A: Currently we only support required parameters inference, the images are generated by default figsize, color
settings of corresponding API. However, you can try report generation
in readme file, it will extract and save the images from the dialog json gained from export chat
button of UI.
Q: Why the retriever performance is low on my PyPI tool.
A: There are many reasons. One prominent factor is the presence of a significant number of ambiguous APIs in your tool. Our paper has explained the definition of Ambiguous APIs,
- API names are similar
- The description parts in the Docstring are similar or even same
After you run the test script of
retriever_finetune_inference
, you will obtain detailed error case files assrc/plot/${LIB}/error_train.json
. You can check if most error cases are due to ambiguous API.
If so, there's no need to worry because during the inference stage, we will present all ambiguous APIs to the frontend for user selection, thus avoiding issues caused by ambiguous API disparities
Another significant reason is the undertraining. You can check the curve under ./src/plot/${LIB}/
to determine whether you need more number of epochs.
Q: How to improve the performance on my tool?
A: Regarding improvements, we suggest two approaches.
- First, you can either provide an API page or modify the rules in the
filter_specific_apis
function withinget_API_init_from_source_code
to exclude the types of APIs you don't want to see during the inference stage. - Another approach is to modify the Docstrings to ensure that meaning of APIs do not appear too similar.
For filter_specific_apis
function. Currently we remove API type with property/constant/builtin
, remove API without docstring, API without input/output simultaneously. Most retained APIs are of type function/method/Class
, which is more meaningful for user query inference. You can check your API_init.json and modify rules accordingly!
Q: How can I improve the performance of chitchat classification model?
A: We have released a multicorpus chitchat model on drive link. You can download it and replace your lib's chitchat model with this model to use.
Q: Why doesn't it visualize the figure output using plotting API?
A: Please ensure that the images are displayed, similar to plt.show()
. Our program will automatically capture the image output and visualize it in the frontend.
Q: Why are some of my parameters considered as special parameters?
A: For typing input data using text input boxes, only basic types such as str, int, float, list, etc., are allowed.

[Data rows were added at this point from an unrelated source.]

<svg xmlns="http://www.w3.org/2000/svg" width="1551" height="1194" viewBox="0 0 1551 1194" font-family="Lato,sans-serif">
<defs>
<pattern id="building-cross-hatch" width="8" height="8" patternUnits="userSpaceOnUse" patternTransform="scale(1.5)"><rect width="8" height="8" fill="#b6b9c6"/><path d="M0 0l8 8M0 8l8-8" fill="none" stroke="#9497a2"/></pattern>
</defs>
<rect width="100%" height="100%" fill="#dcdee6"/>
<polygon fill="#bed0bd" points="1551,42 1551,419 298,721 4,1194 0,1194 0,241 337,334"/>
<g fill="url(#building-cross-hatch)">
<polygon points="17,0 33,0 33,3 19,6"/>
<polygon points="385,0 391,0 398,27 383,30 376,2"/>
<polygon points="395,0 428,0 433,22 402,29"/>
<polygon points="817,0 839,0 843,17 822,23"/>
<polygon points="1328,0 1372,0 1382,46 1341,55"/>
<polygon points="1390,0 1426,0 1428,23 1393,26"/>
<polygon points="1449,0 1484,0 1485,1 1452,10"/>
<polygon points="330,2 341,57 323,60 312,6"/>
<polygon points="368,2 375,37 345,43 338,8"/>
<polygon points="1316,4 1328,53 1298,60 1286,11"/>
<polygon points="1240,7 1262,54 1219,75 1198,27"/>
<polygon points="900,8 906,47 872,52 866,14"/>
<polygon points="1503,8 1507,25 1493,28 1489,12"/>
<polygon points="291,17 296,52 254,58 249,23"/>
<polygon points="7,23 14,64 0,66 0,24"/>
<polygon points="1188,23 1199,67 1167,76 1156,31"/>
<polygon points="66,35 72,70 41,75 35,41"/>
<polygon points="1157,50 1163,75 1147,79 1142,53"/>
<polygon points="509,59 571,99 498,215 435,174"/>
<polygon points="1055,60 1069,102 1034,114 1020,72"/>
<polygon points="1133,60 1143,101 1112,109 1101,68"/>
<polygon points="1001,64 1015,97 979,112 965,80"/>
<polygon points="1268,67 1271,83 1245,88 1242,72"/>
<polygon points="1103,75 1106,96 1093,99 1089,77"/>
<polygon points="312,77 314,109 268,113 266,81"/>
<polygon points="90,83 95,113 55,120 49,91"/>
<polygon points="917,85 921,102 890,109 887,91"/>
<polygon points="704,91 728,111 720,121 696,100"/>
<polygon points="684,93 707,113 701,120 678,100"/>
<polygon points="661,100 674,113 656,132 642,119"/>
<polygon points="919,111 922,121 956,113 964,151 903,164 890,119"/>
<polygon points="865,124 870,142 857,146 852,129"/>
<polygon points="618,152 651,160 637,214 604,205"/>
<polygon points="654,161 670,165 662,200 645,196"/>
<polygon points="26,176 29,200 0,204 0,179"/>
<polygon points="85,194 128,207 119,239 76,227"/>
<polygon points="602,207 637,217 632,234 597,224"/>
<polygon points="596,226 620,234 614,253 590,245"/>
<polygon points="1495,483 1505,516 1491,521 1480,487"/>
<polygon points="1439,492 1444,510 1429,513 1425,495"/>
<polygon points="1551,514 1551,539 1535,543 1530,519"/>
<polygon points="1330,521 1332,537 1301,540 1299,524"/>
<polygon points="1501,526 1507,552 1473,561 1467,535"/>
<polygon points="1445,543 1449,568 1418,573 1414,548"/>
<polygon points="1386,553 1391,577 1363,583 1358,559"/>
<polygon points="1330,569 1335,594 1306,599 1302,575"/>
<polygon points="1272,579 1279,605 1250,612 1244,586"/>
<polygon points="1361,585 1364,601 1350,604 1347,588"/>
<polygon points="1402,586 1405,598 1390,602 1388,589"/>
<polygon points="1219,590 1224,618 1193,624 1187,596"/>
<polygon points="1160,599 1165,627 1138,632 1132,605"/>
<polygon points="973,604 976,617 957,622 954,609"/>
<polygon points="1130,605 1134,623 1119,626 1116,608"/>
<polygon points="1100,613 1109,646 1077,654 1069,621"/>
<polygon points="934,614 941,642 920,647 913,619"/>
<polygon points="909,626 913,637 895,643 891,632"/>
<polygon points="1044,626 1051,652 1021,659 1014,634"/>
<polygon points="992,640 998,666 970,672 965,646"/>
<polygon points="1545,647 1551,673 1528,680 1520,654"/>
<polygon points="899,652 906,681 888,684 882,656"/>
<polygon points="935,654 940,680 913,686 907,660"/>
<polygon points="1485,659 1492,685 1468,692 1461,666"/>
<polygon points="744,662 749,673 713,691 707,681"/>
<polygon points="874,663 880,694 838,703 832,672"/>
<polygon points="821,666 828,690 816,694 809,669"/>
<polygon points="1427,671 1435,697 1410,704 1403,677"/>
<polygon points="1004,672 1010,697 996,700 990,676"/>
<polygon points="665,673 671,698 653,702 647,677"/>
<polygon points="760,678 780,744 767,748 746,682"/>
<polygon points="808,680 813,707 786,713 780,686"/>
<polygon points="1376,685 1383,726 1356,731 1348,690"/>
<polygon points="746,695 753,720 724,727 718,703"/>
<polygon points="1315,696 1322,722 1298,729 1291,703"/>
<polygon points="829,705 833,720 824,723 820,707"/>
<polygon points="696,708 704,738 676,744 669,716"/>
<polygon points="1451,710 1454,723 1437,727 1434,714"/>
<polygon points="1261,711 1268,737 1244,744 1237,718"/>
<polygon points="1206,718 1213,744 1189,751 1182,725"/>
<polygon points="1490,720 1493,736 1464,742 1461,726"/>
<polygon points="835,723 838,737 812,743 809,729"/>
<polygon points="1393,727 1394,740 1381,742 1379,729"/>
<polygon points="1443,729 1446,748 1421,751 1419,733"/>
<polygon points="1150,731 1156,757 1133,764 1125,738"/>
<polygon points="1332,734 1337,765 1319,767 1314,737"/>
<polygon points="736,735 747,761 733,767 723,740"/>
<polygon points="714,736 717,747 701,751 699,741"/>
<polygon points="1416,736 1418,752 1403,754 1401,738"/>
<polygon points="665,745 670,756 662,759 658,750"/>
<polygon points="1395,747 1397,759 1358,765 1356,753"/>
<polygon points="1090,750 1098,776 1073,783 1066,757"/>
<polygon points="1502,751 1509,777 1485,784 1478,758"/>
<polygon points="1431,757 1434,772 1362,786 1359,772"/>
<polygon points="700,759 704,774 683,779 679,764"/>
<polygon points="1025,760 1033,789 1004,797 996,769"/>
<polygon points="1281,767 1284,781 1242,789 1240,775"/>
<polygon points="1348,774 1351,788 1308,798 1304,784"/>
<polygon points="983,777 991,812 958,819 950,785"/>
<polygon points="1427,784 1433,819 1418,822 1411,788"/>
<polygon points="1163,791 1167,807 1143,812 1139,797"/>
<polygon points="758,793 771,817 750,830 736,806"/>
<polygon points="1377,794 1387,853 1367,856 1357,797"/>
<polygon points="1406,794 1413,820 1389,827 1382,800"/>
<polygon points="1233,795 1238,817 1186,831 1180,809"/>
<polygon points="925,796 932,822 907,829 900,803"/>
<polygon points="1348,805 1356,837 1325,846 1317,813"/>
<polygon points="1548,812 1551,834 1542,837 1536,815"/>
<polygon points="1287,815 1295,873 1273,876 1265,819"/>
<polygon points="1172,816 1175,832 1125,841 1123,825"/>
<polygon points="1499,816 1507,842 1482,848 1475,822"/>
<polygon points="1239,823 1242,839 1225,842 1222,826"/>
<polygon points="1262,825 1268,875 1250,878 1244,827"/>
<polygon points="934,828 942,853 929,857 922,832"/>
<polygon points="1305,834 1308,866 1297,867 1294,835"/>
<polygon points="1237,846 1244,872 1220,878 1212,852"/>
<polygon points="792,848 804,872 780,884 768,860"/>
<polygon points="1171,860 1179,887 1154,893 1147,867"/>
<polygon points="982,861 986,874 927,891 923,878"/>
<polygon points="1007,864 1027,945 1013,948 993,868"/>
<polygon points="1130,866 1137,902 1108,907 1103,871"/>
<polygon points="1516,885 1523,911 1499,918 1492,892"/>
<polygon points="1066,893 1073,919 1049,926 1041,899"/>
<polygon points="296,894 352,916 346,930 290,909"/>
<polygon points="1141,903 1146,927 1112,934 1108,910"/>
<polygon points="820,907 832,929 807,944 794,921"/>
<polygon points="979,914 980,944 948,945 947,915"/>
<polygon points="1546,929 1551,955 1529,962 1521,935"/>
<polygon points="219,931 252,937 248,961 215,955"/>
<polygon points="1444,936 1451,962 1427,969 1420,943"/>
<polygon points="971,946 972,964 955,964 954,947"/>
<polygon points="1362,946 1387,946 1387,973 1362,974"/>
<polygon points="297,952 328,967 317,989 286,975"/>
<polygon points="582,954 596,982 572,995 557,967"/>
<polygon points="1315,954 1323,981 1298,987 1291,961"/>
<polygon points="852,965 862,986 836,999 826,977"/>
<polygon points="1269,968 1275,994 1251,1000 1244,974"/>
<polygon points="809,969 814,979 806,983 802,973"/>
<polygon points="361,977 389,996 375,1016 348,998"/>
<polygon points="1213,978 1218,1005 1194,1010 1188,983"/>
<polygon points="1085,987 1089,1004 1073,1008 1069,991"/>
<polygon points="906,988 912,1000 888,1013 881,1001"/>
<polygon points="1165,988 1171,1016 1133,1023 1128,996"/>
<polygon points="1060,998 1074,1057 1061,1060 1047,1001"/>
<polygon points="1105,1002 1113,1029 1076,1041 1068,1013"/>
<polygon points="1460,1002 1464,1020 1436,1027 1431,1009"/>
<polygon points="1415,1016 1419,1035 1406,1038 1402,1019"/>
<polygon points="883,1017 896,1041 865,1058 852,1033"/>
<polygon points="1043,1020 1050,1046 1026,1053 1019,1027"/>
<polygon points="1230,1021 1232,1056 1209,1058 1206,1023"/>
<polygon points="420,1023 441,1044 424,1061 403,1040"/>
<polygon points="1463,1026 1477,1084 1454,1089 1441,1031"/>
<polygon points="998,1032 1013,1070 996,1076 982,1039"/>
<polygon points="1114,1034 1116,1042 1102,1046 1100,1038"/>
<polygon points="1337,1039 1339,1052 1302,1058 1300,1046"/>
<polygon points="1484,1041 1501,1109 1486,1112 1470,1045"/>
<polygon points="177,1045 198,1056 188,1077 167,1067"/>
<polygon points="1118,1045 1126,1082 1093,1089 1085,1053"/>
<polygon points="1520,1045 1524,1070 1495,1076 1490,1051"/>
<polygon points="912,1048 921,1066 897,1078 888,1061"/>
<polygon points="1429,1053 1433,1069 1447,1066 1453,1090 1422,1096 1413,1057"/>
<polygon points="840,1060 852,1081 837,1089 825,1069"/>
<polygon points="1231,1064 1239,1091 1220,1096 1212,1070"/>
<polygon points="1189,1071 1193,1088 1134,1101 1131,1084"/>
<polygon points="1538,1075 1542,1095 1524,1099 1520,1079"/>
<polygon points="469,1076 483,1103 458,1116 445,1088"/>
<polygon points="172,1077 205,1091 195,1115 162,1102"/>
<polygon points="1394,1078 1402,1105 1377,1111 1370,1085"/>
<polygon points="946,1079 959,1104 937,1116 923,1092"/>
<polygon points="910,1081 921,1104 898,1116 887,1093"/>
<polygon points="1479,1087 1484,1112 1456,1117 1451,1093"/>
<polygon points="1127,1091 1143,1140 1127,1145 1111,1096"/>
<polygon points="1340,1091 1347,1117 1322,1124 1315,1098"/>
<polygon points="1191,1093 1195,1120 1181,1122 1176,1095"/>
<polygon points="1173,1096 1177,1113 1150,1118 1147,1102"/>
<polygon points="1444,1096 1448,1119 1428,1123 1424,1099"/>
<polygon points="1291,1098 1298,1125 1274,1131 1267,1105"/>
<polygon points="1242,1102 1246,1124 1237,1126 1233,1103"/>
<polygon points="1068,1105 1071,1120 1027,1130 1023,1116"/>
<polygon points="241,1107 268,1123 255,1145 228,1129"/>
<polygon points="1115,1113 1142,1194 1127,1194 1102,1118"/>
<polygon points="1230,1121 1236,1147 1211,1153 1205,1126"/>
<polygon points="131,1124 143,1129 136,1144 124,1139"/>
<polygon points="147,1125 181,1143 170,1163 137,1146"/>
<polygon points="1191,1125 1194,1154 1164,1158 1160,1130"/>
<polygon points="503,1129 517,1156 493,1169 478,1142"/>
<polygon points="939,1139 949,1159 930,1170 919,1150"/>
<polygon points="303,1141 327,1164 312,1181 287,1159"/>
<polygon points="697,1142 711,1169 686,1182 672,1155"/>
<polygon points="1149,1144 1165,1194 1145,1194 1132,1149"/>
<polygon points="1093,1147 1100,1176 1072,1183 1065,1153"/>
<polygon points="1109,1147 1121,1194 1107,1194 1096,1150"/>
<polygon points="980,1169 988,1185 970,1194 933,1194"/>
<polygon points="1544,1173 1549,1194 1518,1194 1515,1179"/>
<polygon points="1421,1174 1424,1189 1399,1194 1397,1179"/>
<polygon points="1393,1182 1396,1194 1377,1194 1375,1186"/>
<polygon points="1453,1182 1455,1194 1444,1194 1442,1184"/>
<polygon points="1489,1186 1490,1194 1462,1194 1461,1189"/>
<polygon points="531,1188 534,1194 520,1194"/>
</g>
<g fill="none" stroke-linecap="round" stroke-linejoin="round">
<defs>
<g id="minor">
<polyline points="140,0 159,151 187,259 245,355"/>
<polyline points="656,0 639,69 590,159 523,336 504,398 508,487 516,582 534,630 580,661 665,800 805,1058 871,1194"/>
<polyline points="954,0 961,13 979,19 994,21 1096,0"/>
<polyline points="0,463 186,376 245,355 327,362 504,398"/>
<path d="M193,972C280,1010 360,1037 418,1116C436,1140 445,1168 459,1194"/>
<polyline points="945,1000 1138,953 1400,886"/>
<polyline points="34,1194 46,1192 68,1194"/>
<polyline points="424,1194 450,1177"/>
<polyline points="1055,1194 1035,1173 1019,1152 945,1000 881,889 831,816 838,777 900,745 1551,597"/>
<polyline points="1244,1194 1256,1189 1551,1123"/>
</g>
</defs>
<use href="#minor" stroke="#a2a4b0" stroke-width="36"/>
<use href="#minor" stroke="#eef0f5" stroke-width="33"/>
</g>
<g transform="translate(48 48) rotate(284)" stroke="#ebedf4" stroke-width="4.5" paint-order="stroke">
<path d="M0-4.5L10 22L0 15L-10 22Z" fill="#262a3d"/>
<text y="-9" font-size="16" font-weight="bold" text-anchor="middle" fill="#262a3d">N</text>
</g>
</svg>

Anything beyond this, requiring loading from data, is considered special parameters.
We will look for corresponding parameters of the same type in the environment based on special types. This process is automatic. Therefore, please make every effort to ensure the accuracy of parameter types.
Q: Why are some of my parameters considered as type None
?
A: You can adjust the parameter information by modifying parameters type like
def function(param: int) -> float:
"""
docstring placeholder here
"""
function_body here
Q: If I have many candidates for a particular parameter prediction, can it be automatically recognized by the system?
A: We will visualize all candidates of parameters of the same type in the frontend for user selection.
Q: How to use class type API? Do I need to initialize it to use their methods?
A: You can directly request the methods or functions. Our system will automatically check if we have initialized this class instance before. If we have, we will skip the initialization; otherwise, we will proceed with the initialization.
Q: How to input basic parameters like str, int, List?
A: Just type them as how it calls in python programming. You can refer to the ./examples
for example usage.
Q: Why does it only prompt me for certain parameters, and some parameters are not prompted?
A: We currently only support required parameters (without default value), as there are so many optional parameters in some libs. It's recommended to only expose those required parameters which need to be inferred.